(Task inputs begins)

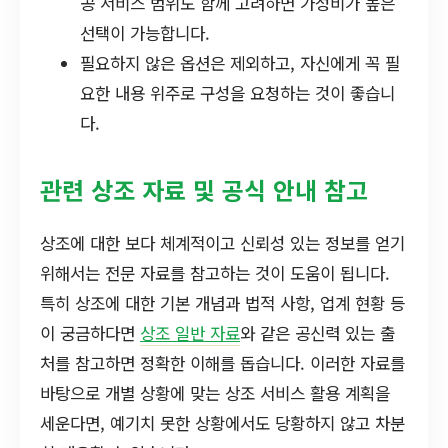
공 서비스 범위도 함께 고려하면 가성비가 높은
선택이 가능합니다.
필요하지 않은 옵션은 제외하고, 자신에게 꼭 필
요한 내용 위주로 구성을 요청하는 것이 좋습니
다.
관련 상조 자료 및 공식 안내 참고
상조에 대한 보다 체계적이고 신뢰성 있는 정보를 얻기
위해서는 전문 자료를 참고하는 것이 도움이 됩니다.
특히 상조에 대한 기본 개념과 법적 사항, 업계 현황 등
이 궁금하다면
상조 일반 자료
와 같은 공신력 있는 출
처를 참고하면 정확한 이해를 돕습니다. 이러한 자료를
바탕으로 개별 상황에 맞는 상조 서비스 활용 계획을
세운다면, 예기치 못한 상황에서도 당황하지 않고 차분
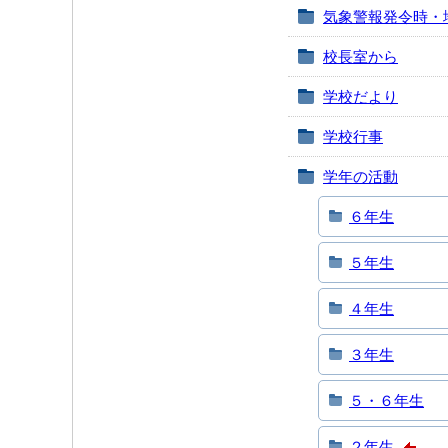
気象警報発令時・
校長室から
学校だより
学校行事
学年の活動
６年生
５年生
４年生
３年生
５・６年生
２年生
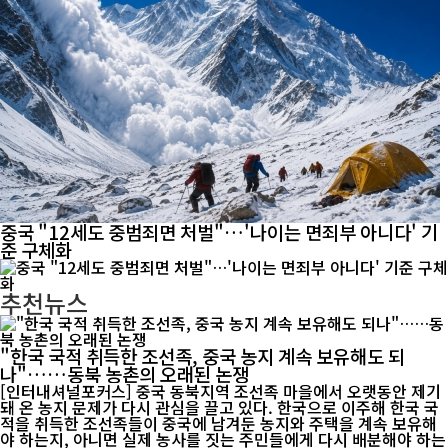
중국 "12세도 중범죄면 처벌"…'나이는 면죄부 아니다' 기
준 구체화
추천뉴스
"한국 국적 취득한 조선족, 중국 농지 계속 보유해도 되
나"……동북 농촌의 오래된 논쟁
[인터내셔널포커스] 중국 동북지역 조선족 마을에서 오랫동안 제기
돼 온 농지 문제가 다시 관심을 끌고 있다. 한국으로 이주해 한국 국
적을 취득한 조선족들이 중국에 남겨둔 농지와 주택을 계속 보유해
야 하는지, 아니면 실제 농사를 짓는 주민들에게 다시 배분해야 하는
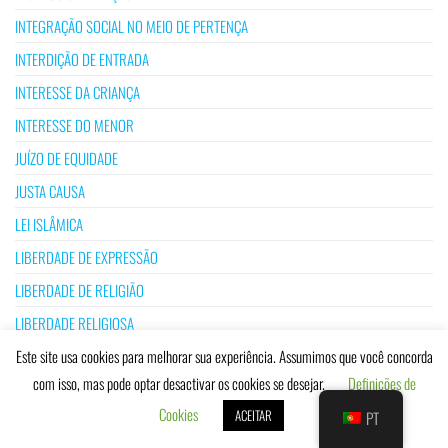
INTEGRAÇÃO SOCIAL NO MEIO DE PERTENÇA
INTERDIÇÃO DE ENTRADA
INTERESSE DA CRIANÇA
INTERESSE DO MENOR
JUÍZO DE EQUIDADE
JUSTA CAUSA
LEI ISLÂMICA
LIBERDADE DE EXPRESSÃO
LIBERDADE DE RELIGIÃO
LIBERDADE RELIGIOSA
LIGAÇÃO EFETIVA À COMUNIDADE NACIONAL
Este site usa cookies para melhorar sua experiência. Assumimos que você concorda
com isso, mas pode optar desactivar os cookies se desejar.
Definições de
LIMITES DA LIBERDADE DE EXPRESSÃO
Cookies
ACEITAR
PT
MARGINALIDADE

(Task inputs ends)
(Task inputs begins)

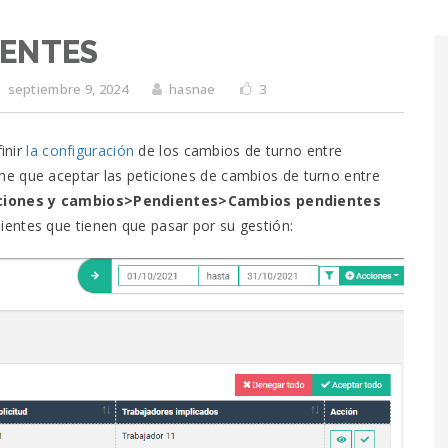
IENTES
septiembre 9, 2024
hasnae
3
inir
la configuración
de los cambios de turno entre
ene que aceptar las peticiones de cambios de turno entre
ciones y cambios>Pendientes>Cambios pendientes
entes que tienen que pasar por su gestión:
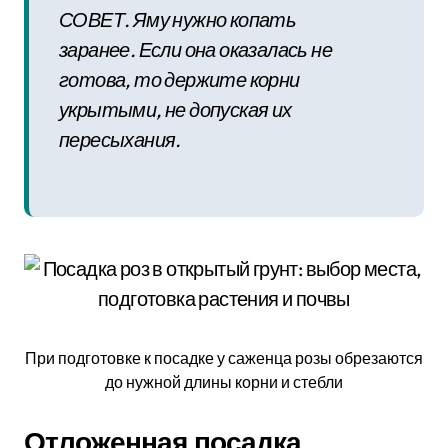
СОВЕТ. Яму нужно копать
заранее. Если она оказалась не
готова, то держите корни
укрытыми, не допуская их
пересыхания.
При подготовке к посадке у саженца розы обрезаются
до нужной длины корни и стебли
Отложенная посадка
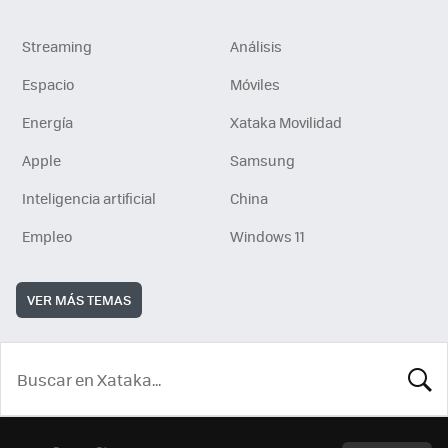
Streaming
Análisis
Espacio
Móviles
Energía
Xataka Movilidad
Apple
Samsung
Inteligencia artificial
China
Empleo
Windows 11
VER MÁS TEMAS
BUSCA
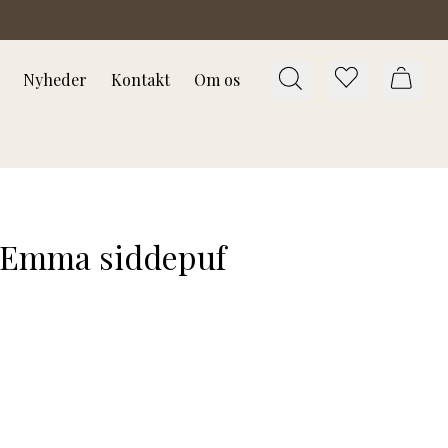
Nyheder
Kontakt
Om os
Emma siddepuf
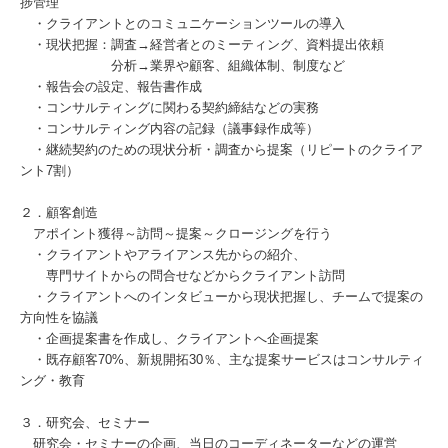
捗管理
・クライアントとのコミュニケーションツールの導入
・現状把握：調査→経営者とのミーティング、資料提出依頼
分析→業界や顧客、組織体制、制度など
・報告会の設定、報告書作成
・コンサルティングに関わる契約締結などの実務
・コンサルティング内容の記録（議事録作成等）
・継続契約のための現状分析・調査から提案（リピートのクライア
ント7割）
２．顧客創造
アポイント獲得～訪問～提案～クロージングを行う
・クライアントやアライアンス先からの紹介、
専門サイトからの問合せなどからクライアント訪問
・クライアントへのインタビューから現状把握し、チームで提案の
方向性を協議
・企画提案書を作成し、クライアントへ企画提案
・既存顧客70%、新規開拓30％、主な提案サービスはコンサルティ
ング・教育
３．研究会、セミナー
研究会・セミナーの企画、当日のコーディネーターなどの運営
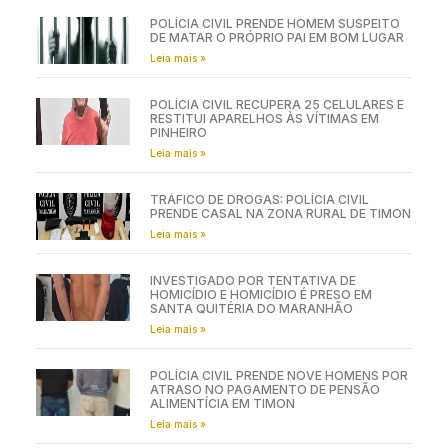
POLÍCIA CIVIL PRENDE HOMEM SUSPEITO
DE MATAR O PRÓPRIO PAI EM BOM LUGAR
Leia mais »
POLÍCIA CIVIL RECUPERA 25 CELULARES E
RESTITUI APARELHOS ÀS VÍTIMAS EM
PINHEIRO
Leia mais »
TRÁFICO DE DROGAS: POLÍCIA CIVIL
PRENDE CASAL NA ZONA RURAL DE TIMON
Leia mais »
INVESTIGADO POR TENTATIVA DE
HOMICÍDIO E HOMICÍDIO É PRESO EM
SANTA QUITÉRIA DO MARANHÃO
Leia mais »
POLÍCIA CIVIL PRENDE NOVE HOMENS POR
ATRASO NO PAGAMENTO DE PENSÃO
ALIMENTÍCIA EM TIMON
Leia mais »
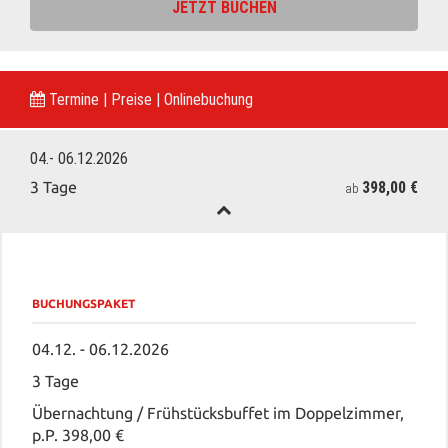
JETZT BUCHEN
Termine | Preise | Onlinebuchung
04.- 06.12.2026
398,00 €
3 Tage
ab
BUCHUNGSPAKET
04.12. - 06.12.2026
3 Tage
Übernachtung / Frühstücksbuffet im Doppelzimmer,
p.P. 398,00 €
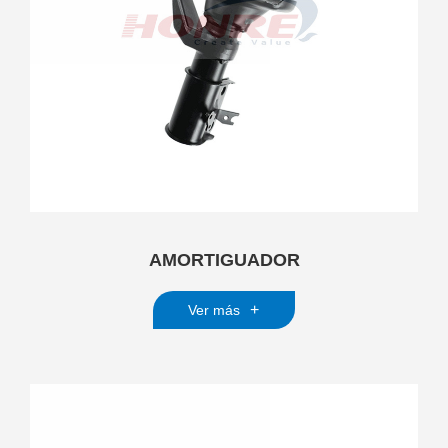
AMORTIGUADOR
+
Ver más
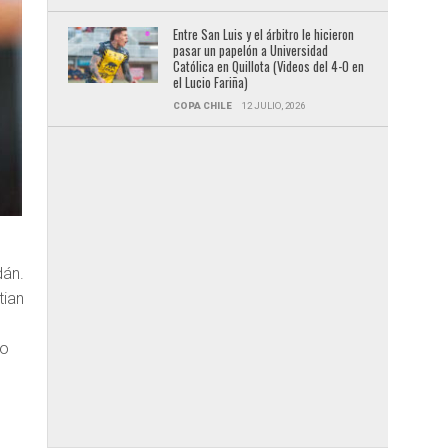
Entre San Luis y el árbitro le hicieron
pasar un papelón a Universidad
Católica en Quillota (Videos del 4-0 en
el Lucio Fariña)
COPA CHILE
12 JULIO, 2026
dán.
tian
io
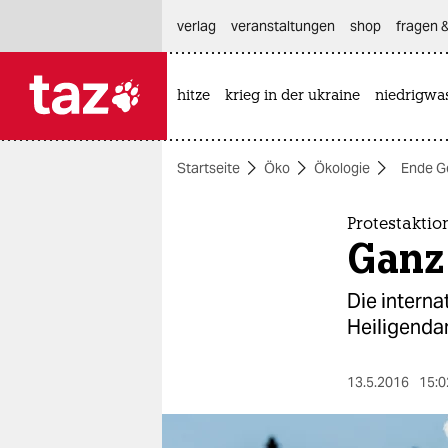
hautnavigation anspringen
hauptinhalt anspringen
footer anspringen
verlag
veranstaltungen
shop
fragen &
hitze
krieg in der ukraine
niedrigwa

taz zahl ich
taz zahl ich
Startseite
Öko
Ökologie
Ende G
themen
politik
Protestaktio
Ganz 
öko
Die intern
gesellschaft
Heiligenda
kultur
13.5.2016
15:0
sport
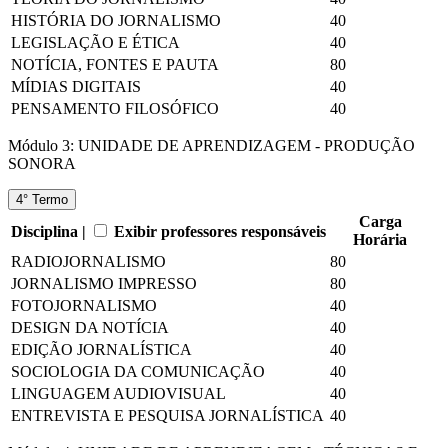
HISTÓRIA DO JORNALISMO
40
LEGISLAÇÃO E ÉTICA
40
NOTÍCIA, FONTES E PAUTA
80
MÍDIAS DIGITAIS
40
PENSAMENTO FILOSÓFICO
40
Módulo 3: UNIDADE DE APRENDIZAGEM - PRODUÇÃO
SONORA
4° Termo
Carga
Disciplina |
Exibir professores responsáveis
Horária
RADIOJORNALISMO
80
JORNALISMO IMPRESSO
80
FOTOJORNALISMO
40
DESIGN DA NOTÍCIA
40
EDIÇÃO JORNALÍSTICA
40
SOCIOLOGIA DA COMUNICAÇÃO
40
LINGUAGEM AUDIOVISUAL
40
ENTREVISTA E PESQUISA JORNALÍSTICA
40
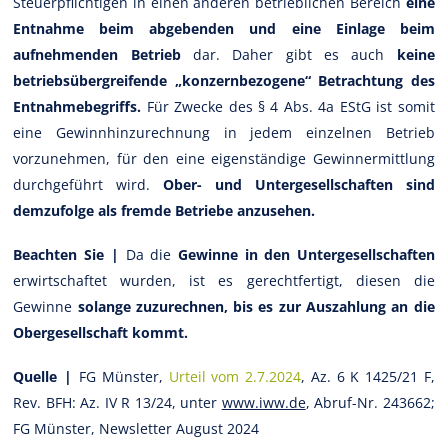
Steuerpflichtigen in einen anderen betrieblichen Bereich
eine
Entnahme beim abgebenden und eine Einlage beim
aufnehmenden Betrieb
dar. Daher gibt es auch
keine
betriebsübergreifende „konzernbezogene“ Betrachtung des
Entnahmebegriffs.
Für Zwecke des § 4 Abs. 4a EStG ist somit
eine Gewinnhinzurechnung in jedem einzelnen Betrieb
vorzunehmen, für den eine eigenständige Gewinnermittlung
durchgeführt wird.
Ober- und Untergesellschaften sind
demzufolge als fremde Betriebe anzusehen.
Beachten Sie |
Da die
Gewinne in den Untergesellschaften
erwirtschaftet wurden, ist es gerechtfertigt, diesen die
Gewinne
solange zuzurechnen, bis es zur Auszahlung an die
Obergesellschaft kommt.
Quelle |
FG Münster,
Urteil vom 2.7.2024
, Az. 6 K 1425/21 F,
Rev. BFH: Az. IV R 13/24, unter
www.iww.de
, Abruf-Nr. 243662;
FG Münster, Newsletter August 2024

(Task inputs ends)

> _Job item_: Using the listing above, pick out each line that contains the word "Untergesellschaften", then copy it.

> _Written solution_:
Ober- und Untergesellschaften sind
Gewinne in den Untergesellschaften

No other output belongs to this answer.